Sergio Rojas nous explique son livre : « tout ce qui est écrit est vrai. En prison, nous avions réuni de petits groupes de réflexion, nous parlions de l’avenir. Puis, certains d’entre nous ont été libérés et expulsés du pays grâce à la pression internationale. Ce livre est aussi une manière de dire merci à la Belgique et aux organisations solidaires qui nous ont sauvés, nous et nos familles. »

Ce livre est émouvant, poignant. Il décrit les conditions atroces de détention dans diverses prisons et camps de concentration du Chili. Il a aussi été écrit en hommage à l’épouse de Sergio Rojas, une femme courageuse, une mère aimante avec laquelle il a pu poursuivre en exil à Bruxelles l’action sociale, syndicale, politique entamée au Chili.

« A présent, insiste Sergio Rojas, les progressistes doivent apprendre à parler au futur. Nous avons créé un Collectif Mémoire de l’exil chilien, car se souvenir est un devoir citoyen, car il ne faut jamais oublier ce qui s’est passé. Or, les mots sont éternels. »

Ce livre est donc un socle pour la mémoire et l’action des citoyens, nombreux, qui se sentent héritiers de Salvador Allende, un homme, un président hors du commun qui, le premier, a affronté l’énorme pouvoir des Etats-Unis et sa machine économique ultra libérale, rappelle Pierre Galand qui fut le principal coordinateur de l’accueil des réfugiés chiliens en Belgique et de l’aide à la résistance chilienne contre la dictature. « Salvador Allende a été éliminé au lendemain de son discours aux Nations Unies dans lequel il expliquait comment le peuple doit se réapproprier ses richesses. C’est signer son arrêt de mort et celui de l’Unité Populaire. Le 11 septembre 1973 fut un énorme choc contre les démocraties du monde.
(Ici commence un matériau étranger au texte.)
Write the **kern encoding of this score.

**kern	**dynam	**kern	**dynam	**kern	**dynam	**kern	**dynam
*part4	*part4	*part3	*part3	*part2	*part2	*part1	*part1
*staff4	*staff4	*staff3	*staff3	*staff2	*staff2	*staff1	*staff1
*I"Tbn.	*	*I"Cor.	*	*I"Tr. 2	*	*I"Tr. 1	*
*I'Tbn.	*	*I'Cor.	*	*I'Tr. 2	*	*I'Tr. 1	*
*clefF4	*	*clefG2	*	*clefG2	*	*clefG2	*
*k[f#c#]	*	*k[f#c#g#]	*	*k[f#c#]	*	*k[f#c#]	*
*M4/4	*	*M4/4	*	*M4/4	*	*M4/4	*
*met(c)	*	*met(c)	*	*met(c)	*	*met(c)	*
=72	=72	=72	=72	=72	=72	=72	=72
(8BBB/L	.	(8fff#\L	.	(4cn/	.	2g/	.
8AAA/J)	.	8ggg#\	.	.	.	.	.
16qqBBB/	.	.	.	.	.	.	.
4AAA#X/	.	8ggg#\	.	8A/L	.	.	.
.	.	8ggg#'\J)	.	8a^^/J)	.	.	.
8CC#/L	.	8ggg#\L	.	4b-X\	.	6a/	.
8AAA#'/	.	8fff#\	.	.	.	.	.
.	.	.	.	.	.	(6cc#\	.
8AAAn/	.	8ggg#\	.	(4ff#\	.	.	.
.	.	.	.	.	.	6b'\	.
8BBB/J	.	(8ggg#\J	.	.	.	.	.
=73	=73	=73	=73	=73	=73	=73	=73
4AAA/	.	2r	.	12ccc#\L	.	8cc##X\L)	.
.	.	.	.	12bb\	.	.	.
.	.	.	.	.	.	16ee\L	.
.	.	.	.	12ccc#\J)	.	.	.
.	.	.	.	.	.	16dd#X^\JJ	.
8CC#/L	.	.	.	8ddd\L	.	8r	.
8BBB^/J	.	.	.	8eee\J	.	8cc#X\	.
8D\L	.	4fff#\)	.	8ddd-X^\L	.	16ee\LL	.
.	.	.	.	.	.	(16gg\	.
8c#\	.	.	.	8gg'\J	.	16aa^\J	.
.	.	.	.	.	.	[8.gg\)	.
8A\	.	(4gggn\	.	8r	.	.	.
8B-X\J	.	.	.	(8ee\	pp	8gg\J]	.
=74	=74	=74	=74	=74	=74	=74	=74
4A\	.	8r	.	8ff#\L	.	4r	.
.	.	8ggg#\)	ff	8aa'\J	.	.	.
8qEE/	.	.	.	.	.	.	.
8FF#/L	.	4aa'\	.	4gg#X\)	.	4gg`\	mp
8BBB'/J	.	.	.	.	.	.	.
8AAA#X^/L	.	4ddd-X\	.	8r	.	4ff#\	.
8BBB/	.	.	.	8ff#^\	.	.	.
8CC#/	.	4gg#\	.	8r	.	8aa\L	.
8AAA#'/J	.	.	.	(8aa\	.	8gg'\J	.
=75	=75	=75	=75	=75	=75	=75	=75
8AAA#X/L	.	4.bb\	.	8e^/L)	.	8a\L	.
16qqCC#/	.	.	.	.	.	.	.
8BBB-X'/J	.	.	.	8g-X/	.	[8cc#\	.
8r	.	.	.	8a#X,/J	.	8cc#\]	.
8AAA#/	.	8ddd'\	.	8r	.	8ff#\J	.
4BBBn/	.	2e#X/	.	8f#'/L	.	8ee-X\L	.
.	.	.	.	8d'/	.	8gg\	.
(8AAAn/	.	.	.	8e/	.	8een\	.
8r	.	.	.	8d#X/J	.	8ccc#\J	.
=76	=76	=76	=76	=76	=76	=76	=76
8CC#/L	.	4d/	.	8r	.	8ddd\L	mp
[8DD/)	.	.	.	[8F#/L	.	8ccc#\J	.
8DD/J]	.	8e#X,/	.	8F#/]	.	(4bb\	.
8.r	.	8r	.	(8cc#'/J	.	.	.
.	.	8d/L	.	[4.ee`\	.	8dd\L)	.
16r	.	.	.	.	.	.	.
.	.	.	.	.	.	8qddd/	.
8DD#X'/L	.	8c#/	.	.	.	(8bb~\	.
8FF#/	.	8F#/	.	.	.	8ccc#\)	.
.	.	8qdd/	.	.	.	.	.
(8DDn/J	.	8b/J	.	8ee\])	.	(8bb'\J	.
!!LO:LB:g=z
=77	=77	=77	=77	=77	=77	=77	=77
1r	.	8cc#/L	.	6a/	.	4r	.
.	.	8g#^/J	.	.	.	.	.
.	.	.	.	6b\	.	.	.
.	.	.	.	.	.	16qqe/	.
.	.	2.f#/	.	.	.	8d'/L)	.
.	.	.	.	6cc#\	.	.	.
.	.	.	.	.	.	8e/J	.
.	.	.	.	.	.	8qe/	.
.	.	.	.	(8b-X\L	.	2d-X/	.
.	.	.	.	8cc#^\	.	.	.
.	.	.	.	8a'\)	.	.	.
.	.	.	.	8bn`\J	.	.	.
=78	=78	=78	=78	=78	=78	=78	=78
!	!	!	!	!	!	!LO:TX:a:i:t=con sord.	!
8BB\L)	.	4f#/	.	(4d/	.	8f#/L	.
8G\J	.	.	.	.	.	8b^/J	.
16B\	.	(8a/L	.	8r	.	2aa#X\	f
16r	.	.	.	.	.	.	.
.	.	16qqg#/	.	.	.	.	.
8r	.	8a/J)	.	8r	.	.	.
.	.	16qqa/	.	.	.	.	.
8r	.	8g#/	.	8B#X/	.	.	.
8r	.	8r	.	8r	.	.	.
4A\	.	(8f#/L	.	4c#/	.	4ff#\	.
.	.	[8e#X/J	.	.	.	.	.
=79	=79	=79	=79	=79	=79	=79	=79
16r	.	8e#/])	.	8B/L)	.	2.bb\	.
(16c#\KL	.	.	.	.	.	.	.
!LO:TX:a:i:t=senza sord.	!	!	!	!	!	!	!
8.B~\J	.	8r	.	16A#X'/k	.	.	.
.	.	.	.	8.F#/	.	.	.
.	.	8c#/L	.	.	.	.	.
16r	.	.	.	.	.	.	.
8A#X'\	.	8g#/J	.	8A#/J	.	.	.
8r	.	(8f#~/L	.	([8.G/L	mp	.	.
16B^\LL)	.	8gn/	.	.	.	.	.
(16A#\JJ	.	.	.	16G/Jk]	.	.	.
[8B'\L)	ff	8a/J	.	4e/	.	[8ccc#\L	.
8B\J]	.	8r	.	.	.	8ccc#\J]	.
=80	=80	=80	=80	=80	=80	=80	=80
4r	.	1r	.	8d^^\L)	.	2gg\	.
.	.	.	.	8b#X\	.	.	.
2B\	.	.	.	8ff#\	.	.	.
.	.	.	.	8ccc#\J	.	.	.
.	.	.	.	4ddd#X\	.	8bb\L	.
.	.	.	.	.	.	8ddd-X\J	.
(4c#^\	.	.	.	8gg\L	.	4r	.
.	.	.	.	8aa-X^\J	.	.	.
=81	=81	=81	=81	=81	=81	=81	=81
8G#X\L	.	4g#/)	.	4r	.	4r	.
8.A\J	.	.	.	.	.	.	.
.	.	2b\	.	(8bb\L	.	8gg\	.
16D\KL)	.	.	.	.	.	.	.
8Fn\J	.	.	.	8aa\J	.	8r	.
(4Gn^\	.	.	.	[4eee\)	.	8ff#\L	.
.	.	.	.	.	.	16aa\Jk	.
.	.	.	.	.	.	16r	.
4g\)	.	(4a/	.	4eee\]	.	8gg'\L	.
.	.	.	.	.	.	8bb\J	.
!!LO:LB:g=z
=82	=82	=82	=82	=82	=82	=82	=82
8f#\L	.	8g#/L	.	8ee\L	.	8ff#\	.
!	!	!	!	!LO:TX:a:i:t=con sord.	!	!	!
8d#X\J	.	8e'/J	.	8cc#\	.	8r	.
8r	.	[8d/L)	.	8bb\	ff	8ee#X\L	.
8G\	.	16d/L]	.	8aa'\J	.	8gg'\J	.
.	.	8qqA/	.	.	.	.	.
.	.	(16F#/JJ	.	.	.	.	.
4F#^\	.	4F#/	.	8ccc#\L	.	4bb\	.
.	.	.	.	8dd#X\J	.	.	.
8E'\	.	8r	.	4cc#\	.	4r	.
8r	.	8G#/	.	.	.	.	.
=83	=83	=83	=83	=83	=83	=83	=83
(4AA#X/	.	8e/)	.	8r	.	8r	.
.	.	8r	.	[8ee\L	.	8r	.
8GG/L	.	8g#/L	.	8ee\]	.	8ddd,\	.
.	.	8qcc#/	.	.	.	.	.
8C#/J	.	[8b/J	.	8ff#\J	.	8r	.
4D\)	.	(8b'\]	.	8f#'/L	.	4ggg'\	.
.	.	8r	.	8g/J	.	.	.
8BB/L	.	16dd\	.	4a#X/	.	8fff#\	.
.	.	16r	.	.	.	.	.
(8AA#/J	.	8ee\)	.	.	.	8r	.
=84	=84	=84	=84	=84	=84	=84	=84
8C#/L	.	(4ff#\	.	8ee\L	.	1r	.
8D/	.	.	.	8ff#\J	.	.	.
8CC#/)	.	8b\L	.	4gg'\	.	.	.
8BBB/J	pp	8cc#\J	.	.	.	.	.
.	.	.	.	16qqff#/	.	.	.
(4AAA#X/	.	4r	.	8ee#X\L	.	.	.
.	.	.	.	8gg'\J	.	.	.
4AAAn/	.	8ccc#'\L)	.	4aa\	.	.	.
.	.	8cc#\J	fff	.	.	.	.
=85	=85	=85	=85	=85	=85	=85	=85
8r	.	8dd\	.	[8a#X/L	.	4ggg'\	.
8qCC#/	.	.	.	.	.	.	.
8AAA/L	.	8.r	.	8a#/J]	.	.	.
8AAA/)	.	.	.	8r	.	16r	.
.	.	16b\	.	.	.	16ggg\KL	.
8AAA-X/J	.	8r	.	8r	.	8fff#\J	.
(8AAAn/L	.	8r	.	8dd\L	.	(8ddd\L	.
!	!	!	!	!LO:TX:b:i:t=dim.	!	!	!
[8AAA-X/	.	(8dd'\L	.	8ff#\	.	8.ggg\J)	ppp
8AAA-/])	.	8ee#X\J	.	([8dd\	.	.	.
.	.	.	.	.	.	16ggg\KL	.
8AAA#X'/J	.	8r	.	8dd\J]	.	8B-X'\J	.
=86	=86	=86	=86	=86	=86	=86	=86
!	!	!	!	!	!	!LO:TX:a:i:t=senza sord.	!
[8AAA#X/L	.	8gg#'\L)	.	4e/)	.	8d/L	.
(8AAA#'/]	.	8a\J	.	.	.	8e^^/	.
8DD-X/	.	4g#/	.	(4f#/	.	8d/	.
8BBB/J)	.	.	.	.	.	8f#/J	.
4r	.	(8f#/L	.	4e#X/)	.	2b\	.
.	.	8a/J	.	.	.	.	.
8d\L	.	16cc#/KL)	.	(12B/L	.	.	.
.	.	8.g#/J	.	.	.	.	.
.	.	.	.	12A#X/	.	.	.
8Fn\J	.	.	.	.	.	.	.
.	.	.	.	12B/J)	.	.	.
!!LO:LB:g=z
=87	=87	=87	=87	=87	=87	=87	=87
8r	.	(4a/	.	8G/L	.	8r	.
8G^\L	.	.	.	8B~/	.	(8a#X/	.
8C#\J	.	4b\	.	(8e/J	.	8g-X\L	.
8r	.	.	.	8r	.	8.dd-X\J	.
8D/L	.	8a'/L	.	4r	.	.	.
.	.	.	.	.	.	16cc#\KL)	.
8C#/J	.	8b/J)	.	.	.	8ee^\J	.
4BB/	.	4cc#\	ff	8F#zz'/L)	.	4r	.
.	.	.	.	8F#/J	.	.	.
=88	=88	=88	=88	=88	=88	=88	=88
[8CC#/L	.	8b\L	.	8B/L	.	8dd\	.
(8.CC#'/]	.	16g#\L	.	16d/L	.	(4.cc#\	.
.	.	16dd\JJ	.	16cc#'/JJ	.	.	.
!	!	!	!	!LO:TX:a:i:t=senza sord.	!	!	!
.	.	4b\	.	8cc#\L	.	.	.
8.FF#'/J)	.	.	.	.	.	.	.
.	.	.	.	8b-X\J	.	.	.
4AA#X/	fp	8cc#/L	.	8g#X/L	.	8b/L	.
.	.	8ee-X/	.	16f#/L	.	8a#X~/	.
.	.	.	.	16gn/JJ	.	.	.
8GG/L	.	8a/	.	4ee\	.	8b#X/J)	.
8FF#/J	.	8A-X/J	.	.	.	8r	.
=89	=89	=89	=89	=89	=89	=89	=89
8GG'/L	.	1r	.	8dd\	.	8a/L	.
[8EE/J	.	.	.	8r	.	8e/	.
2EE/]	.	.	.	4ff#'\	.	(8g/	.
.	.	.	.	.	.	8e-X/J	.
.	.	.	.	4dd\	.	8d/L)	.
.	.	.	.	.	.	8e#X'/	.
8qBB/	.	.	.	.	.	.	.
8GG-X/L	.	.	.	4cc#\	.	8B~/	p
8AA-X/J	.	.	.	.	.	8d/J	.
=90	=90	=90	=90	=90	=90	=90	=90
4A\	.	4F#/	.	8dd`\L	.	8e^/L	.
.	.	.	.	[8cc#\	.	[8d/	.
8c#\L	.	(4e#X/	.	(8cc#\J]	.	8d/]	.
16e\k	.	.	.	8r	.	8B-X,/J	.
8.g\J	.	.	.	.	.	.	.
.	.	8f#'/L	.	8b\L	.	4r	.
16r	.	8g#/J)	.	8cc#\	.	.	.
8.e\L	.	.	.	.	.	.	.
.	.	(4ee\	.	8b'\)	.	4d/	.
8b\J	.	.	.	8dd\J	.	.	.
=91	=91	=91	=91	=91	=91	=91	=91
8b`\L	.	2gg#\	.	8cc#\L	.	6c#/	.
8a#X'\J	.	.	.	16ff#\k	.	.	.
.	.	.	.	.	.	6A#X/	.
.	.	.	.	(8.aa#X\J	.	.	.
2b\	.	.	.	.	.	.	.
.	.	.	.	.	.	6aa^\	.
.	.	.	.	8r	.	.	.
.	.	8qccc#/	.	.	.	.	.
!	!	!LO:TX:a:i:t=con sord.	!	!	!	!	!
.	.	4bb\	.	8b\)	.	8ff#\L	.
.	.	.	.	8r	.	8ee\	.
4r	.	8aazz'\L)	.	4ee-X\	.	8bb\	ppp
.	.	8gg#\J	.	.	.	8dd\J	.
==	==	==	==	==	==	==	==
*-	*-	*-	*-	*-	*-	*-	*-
Dès le lendemain, arrivaient en Belgique, grâce à la ligne quotidienne de la Sabena, les premiers réfugiés de la dictature : des Haïtiens, des Argentins, des Uruguayens qui avaient déjà fui les dictatures dans leurs pays, suivis des Chiliens. »

Et Pierre Galand d’appeler à recréer un vaste front démocratique à l’occasion des cinquante ans du coup d’Etat, le 11 septembre 2023. Car il ne suffit pas de commémorer la lutte du peuple chilien, « il faut actualiser le message d’Allende dans nos sociétés et dans les luttes actuelles de solidarité. »

  • Sergio Rojas Fernandez. « Mémoires de la peur ». Edité par l’auteur. 2020.